Aber dennoch (oder gerade deswegen!): Bitte, bitte kämpft euch durch die ersten 50 Seiten, die mit zu vielen Namen und zu langen Ortsbeschreibungen überfordern und abschrecken. Doch genau das, was euch zuerst mit Sicherheit als unnötige und zum-glück-nicht-mehr-zeitgemäße Überfüllung vorkommen wird, macht dieses Werk letzten Endes zu einer leider-nicht-mehr-zeitgemäßen Kunst – die Kunst, das Leben der Figuren zu begleiten.
Kennt ihr diese Serien, bei denen euch die Figuren irgendwie ans Herz wachsen, und ihr sie deswegen immer weiter schaut, damit ihr die Figuren und sie euch weiter begleiten können?
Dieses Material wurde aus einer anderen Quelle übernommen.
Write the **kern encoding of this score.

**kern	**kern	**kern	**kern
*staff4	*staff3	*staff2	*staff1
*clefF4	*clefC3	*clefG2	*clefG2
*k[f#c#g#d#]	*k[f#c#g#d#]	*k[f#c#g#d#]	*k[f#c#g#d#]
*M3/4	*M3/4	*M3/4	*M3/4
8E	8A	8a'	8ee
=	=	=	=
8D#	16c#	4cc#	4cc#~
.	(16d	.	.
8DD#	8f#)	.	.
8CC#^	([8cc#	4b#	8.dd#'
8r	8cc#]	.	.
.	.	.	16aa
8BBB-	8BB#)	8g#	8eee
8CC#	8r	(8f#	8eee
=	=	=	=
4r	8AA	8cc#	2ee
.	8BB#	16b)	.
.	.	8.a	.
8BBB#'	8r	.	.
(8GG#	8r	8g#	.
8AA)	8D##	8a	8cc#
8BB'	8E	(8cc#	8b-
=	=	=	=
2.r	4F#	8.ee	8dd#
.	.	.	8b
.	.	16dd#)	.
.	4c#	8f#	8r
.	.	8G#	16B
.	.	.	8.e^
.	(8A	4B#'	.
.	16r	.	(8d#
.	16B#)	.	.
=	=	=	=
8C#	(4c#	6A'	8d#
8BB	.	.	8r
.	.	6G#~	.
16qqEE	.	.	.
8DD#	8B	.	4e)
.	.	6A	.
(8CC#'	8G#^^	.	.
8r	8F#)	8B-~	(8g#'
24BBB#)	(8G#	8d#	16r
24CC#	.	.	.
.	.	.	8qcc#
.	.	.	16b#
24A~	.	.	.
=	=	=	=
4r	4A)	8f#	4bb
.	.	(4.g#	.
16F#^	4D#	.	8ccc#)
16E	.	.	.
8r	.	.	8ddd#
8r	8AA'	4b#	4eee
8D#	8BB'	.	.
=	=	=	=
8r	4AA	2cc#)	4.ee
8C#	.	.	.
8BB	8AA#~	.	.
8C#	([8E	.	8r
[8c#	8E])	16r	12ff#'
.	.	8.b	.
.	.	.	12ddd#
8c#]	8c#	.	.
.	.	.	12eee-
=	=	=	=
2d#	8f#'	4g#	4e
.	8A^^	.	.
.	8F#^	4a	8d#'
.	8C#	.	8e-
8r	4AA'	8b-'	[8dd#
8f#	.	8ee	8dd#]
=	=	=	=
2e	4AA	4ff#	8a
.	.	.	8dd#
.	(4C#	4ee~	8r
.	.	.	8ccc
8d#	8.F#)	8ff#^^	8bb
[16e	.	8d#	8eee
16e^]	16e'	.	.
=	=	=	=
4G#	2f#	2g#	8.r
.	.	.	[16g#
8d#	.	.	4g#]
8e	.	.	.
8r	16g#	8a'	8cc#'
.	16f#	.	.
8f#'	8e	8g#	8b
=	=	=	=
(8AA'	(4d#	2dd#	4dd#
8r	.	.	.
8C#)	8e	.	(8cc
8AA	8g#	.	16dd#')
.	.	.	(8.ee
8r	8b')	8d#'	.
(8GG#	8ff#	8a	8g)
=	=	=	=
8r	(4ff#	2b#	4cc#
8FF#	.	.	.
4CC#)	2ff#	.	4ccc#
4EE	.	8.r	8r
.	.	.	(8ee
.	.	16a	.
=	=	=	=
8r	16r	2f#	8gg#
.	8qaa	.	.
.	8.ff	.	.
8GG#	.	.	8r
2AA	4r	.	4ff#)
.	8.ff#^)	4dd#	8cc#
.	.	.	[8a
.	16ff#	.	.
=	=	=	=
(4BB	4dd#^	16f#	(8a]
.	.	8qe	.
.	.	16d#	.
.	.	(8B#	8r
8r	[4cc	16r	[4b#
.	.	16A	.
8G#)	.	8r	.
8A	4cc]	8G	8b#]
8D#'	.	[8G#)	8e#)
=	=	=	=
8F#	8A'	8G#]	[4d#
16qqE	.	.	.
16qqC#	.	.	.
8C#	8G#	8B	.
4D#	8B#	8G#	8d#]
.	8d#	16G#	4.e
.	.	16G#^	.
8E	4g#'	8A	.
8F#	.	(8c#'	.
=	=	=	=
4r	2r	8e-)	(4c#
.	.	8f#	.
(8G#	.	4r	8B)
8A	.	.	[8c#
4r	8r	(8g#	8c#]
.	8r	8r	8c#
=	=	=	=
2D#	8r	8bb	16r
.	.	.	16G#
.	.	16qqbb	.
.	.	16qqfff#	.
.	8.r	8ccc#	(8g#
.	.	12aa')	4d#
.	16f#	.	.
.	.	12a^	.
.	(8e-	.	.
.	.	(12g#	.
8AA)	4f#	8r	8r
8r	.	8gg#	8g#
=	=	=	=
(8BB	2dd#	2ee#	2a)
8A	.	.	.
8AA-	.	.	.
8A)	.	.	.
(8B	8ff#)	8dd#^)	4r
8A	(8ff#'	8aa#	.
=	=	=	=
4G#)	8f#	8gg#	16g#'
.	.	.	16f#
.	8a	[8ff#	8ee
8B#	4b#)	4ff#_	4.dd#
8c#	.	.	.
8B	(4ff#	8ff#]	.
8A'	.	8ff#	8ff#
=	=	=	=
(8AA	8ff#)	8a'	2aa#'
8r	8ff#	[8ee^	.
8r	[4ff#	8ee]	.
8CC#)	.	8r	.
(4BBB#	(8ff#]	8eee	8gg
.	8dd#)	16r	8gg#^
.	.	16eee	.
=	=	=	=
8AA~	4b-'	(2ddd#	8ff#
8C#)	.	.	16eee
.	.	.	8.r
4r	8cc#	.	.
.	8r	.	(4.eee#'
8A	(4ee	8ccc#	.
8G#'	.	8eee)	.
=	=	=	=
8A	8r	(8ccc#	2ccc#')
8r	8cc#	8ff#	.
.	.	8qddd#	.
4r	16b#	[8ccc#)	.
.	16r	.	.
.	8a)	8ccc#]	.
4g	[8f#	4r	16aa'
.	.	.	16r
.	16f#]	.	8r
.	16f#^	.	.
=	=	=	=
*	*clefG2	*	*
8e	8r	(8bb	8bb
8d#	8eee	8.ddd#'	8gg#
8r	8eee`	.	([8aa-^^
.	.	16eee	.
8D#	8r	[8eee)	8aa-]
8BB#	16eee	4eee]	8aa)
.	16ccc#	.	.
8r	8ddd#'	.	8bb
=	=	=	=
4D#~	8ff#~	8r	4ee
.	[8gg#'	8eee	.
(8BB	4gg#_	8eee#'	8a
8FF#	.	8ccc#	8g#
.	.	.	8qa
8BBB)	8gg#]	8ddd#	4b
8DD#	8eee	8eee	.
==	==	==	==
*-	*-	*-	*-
Thomas Mann hat mir mit den Buddenbrooks gezeigt, dass Bücher das auch können (oder konnten?) und dafür nicht einmal siebenundzwanzig immer schlechter werdende Bände brauchen. Ich war traurig als ich die letzte der über 1000 Seiten zu Ende gelesen hatte und nun nie wissen werde, wie es den zuletzt Übriggebliebenen ergangen ist.
Mit Sicherheit kennen viele von euch auch aus Büchern Figuren, die sehr ans Herz wachsen. Aber durch die sehr lange und detailliert erzählte Zeitspanne, in der die Familie Buddenbrook schlicht begleitet wird, erreicht dabei noch eine ganz andere Ebene. Sie werden wie eine von diesen Familien im echten Leben, die man durch irgendwelche Verbindungen kennt und sieht, wie die Kinder groß und die Erwachsenen alt werden und obwohl niemand von ihnen jemals eine große Rolle in deinem Leben spielen wird, sind sie dir doch irgendwie nahe und du freust dich mit ihnen über gute Neuigkeiten und bist traurig, wenn jemand stirbt oder seinen Job verliert oder ernsthaft krank wird. Und genau so eine Familie sind die Buddenbrooks für mich in der Zeit des Lesens geworden.
Also nehmt euch die Zeit und gibt den Buddenbrooks eine Chance (oder auch ein paar mehr)!